Withdrawal, abandonment, trust

Withdrawal, abandonment, trust

Abby

Registrant
Hi, Id like to kindly ask male survivors here a question. How do you balance the need for withdrawal/space with the fear to be abandoned? What signs do you consider as safe to receive from people to feel you can trust them and you wont be abandoned i.e. the relationship wont fail during the rejecting moments?

For my personal experience as CSA survivor, even during my bad moods or desperate moments, when I do prefer to not have much interact with the world, I always appreciate when people call or write me even simply to say Im here if you like. It always reinforces my trust in those persons; even if it happens I am not willing to talk, the fact that somebody shows care for me is of great help and it pushes often me to try to overcome the bad mood and start interacting again. If somebody tells me once in a while I am close to you but then leaves me alone for a long time knowing I am in a difficult moment, I tend to lose trust in him/her, even if I understand he/she could be in good faith or maybe busy with his/her own life, and quiet surely I wont be the one to reprise contacts. My belief to be unworthy I know its a matter of CSA, but I cant help it is only reinforced by my fear to be abandoned. People insisting in contacting me only to say hello is to me relieving, it shows me they really care and I am maybe worthy and theres hope in my life. I would run away if persons would ask me details or reasons of my feelings if I dont feel for talking, but in case they simply show their care and support its one of the most powerful inputs to me to make steps forward and rebuild my trust especially when Im down or in pain. I mean, its true that when the abuse memories and feelings try to overcome me I like to be alone, but at the same time I contradict myself hoping people who really care for me would not abandon me. Its a way for me also to understand who I can really trust or not for allowing closeness.

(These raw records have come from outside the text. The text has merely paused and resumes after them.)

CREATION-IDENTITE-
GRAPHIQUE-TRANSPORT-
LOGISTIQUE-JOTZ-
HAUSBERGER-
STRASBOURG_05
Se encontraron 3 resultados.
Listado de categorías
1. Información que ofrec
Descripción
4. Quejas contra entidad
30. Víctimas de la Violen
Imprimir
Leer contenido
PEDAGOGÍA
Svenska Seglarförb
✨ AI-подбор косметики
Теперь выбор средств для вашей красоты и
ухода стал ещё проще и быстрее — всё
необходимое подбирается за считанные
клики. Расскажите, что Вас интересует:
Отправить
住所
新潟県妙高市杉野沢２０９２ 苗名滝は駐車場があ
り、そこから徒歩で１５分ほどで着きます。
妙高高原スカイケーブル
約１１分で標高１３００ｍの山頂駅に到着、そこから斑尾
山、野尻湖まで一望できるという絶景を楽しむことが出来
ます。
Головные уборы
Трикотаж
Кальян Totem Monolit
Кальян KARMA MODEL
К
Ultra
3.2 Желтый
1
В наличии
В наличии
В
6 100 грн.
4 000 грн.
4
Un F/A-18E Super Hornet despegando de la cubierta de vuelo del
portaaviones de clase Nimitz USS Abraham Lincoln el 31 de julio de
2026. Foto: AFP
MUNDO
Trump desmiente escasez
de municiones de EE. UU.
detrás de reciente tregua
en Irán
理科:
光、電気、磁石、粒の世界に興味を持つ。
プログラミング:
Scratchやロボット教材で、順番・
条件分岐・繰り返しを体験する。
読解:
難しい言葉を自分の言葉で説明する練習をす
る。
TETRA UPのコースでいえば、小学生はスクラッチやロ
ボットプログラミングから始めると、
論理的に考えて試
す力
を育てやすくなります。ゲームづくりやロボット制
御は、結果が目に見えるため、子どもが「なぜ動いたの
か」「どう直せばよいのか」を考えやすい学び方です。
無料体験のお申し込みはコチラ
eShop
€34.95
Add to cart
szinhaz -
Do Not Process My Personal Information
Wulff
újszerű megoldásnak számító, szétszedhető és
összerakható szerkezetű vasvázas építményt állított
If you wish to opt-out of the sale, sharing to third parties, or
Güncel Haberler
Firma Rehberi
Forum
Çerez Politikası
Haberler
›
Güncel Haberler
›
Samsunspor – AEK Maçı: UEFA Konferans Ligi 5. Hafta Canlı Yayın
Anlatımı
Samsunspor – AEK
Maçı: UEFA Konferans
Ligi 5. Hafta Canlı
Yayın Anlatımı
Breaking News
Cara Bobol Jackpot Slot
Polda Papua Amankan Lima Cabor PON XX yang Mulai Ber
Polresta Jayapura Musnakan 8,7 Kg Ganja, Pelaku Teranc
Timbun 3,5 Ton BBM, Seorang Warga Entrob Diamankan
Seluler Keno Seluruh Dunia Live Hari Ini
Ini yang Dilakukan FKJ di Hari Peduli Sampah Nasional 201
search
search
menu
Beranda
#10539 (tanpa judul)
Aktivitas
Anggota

I wonder if my feelings are shared by other survivors, especially men. It would be of great help to me.

Abby
 
Abby, it is a hard question, one that we need to address within ourselves. I think as time goes on, we learn to push those who love us away, it is not what we ultimately want, but we can sometimes distinguish love with hurt subconsciously.

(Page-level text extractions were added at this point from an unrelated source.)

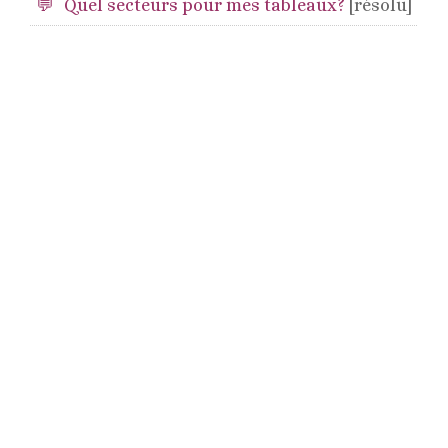
Quel secteurs pour mes tableaux?
[résolu]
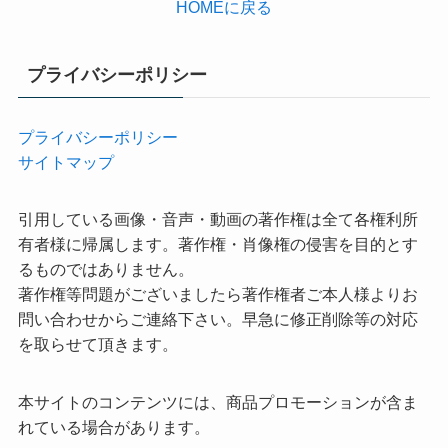
HOMEに戻る
プライバシーポリシー
プライバシーポリシー
サイトマップ
引用している画像・音声・動画の著作権は全て各権利所
有者様に帰属します。著作権・肖像権の侵害を目的とす
るものではありません。
著作権等問題がございましたら著作権者ご本人様よりお
問い合わせからご連絡下さい。早急に修正削除等の対応
を取らせて頂きます。
本サイトのコンテンツには、商品プロモーションが含ま
れている場合があります。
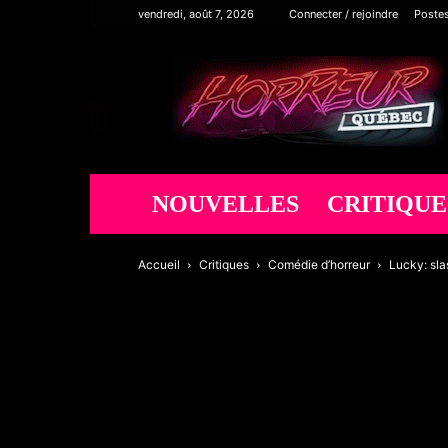
vendredi, août 7, 2026
Connecter / rejoindre
Poste
Horreur
Québec
NOUVELLES
CRITIQUE
Accueil
Critiques
Comédie d’horreur
Lucky: sla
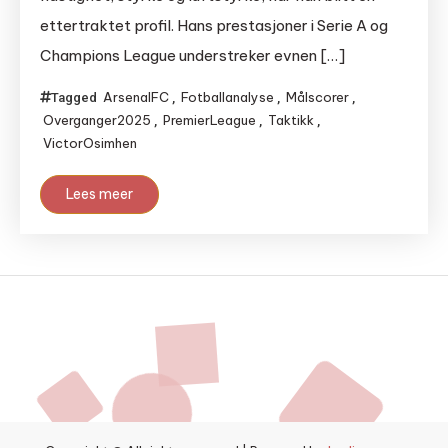
ettertraktet profil. Hans prestasjoner i Serie A og
Champions League understreker evnen […]
ArsenalFC
Fotballanalyse
Målscorer
Tagged
,
,
,
Overganger2025
PremierLeague
Taktikk
,
,
,
VictorOsimhen
Lees meer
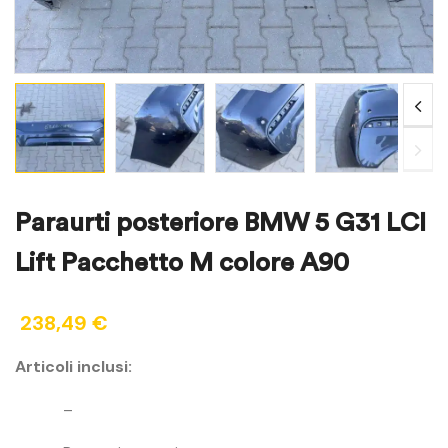
Paraurti posteriore BMW 5 G31 LCI
Lift Pacchetto M colore A90
238,49
€
Articoli inclusi:
–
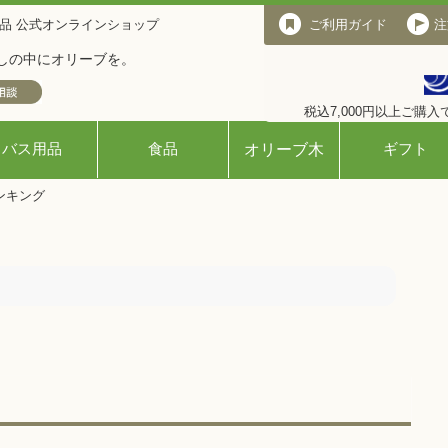
品 公式オンラインショップ
ご利用ガイド
ご利用ガイド
注
しの中にオリーブを。
税込7,000円以上ご購
バス用品
食品
ギフト
オリーブ木
ンキング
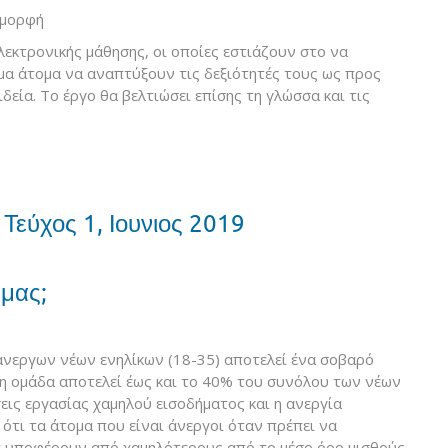
 μορφή
λεκτρονικής μάθησης, οι οποίες εστιάζουν στο να
μα άτομα να αναπτύξουν τις δεξιότητές τους ως προς
δεία. Το έργο θα βελτιώσει επίσης τη γλώσσα και τις
| Τεύχος 1, Iουνιος 2019
 μας;
άνεργων νέων ενηλίκων (18-35) αποτελεί ένα σοβαρό
η ομάδα αποτελεί έως και το 40% του συνόλου των νέων
εις εργασίας χαμηλού εισοδήματος και η ανεργία
ότι τα άτομα που είναι άνεργοι όταν πρέπει να
να υποφέρουν από χαμηλότερους από το μέσο όρο μισθούς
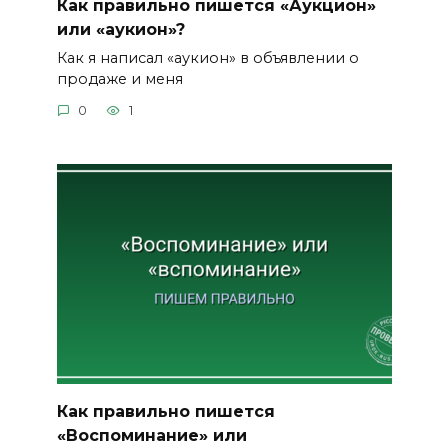
Как правильно пишется «Аукцион»
или «аукион»?
Как я написал «аукион» в объявлении о
продаже и меня
0
1
Как правильно пишется
«Воспоминание» или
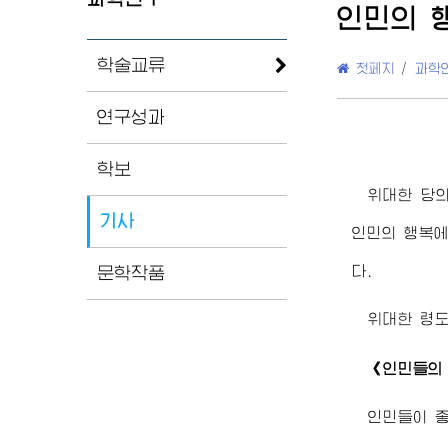
인민의 
학술교류
첫페지
/
과학
연구성과
학보
위대한
당의
기사
인민의 행복에
다.
문학작품
위대한
령
《인민들의 
인민들이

In my mind, I think, oh, you can never see what is really happening inside, so don't try and fix it.

Sadly it gives way to losing the very relationships that could be so good for us, but we sometimes feel unworthy, or unsure about our future. We sometimes feel that we could only be a burden within a relationship, that we don't deserve the love.

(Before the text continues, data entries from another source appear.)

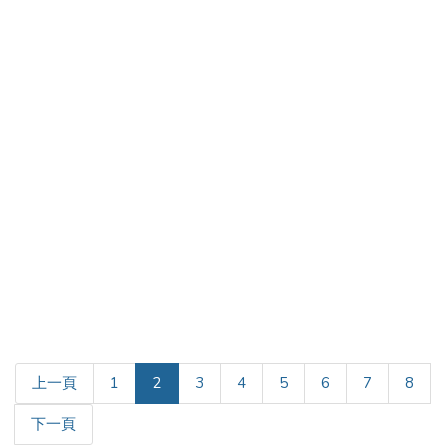
(current)
上一頁
1
2
3
4
5
6
7
8
下一頁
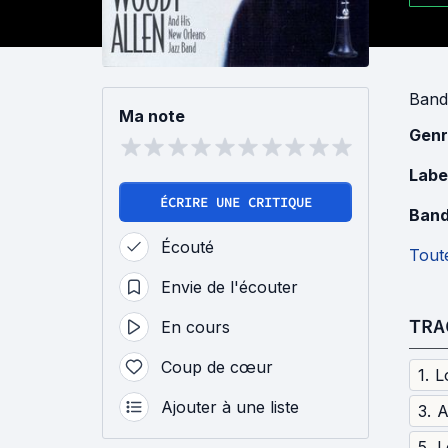
Band
Ma note
Genr
Labe
ÉCRIRE UNE CRITIQUE
Band
Écouté
Toute
Envie de l'écouter
TRA
En cours
Coup de cœur
1
.
L
Ajouter à une liste
3
.
A
5
.
L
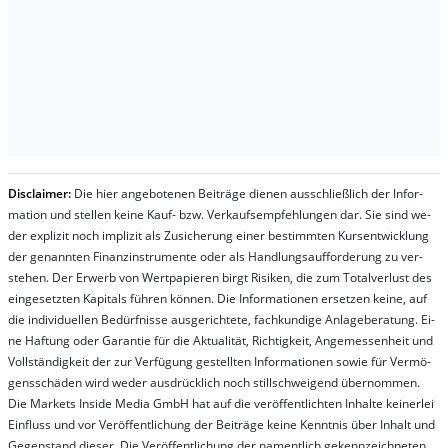
Dis­clai­mer:
Die hier an­ge­bo­te­nen Bei­trä­ge die­nen aus­schließ­lich der In­for­
ma­t­ion und stel­len kei­ne Kauf- bzw. Ver­kaufs­em­pfeh­lung­en dar. Sie sind we­
der ex­pli­zit noch im­pli­zit als Zu­sich­er­ung ei­ner be­stim­mt­en Kurs­ent­wick­lung
der ge­nan­nt­en Fi­nanz­in­stru­men­te oder als Handl­ungs­auf­for­der­ung zu ver­
steh­en. Der Er­werb von Wert­pa­pier­en birgt Ri­si­ken, die zum To­tal­ver­lust des
ein­ge­setz­ten Ka­pi­tals füh­ren kön­nen. Die In­for­ma­tion­en er­setz­en kei­ne, auf
die in­di­vi­du­el­len Be­dür­fnis­se aus­ge­rich­te­te, fach­kun­di­ge An­la­ge­be­ra­tung. Ei­
ne Haf­tung oder Ga­ran­tie für die Ak­tu­ali­tät, Rich­tig­keit, An­ge­mes­sen­heit und
Vol­lständ­ig­keit der zur Ver­fü­gung ge­stel­lt­en In­for­ma­tion­en so­wie für Ver­mö­
gens­schä­den wird we­der aus­drück­lich noch stil­lschwei­gend über­nom­men.
Die Mar­kets In­side Me­dia GmbH hat auf die ver­öf­fent­lich­ten In­hal­te kei­ner­lei
Ein­fluss und vor Ver­öf­fent­lich­ung der Bei­trä­ge kei­ne Ken­nt­nis über In­halt und
Ge­gen­stand die­ser. Die Ver­öf­fent­lich­ung der na­ment­lich ge­kenn­zeich­net­en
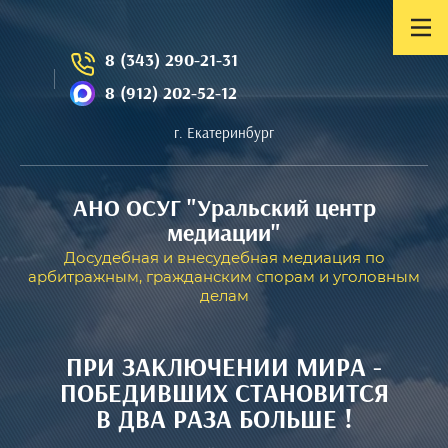
8 (343) 290-21-31
8 (912) 202-52-12
г. Екатеринбург
АНО ОСУГ "Уральский центр
медиации"
Досудебная и внесудебная медиация по
арбитражным, гражданским спорам и уголовным
делам
ПРИ ЗАКЛЮЧЕНИИ МИРА -
ПОБЕДИВШИХ СТАНОВИТСЯ
В ДВА РАЗА БОЛЬШЕ !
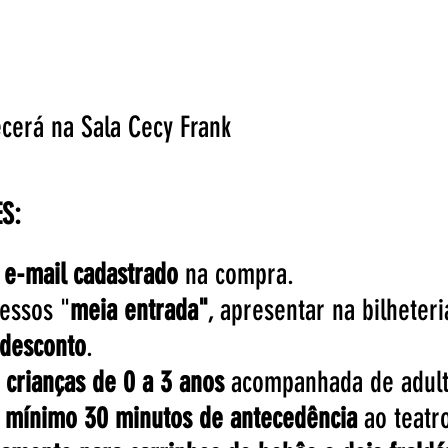
ecerá na Sala Cecy Frank
S:
 e-mail cadastrado
na compra.
essos "
meia entrada"
, apresentar na bilheter
desconto
.
a
crianças de 0 a 3 anos
acompanhada de adult
mínimo 30 minutos de antecedência
ao teatr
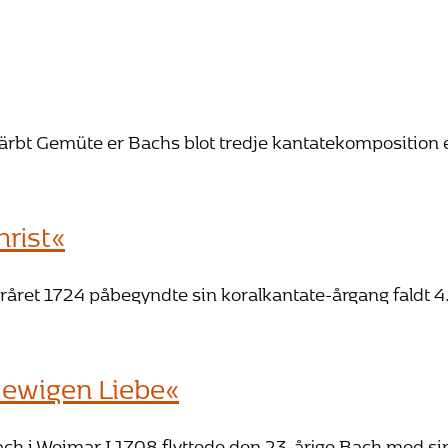
bt Gemüte er Bachs blot tredje kantatekomposition e
hrist«
 foråret 1724 påbegyndte sin koralkantate-årgang faldt
 ewigen Liebe«
i Weimar I 1708 flyttede den 23-årige Bach med sin n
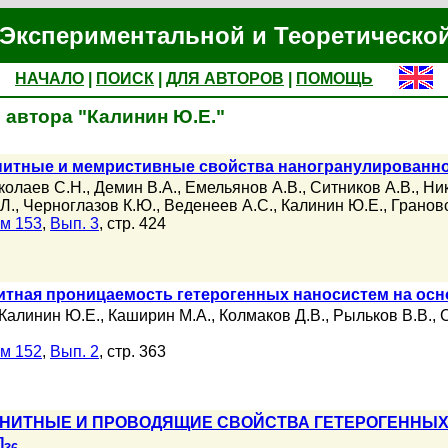
Экспериментальной и Теоретическо
НАЧАЛО
|
ПОИСК
|
ДЛЯ АВТОРОВ
|
ПОМОЩЬ
 автора "Калинин Ю.Е."
нитные и мемристивные свойства наногранулированно
колаев С.Н.
,
Демин В.А.
,
Емельянов А.В.
,
Ситников А.В.
,
Ник
Л.
,
Черноглазов К.Ю.
,
Веденеев А.С.
,
Калинин Ю.Е.
,
Грановс
м 153
,
Вып. 3
, стр. 424
итная проницаемость гетерогенных наносистем на осн
Калинин Ю.Е.
,
Каширин М.А.
,
Колмаков Д.В.
,
Рыльков В.В.
,
м 152
,
Вып. 2
, стр. 363
НИТНЫЕ И ПРОВОДЯЩИЕ СВОЙСТВА ГЕТЕРОГЕННЫХ 
]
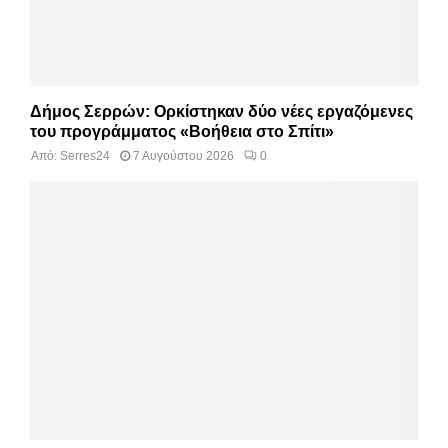
Δήμος Σερρών: Ορκίστηκαν δύο νέες εργαζόμενες
του προγράμματος «Βοήθεια στο Σπίτι»
Από:
Serres24
7 Αυγούστου 2026
0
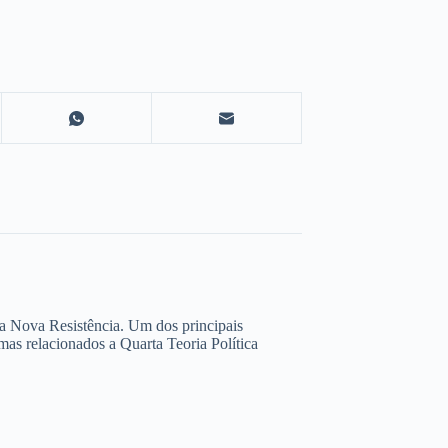
da Nova Resistência. Um dos principais
as relacionados a Quarta Teoria Política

I cannot touch all the might be's in this short reply, but I hope you can find other answers,

take care,

ste
 
Abby
perhaps the real issue is the eternal difference between women and men?

I don't think we're as comfortable in giving off these signals, or telling someone.
We seem to 'know' this stuff but never actually say it.

My best friend and I have both had our problems, mine's CSA of course, his a divorce from hell.
Bue just 'know' that when one of us retreats into ourselves then the other says nothing, but keeps a close watch. When we're needed, we're there for each other.

My wife and her friend will talk about similar situations though.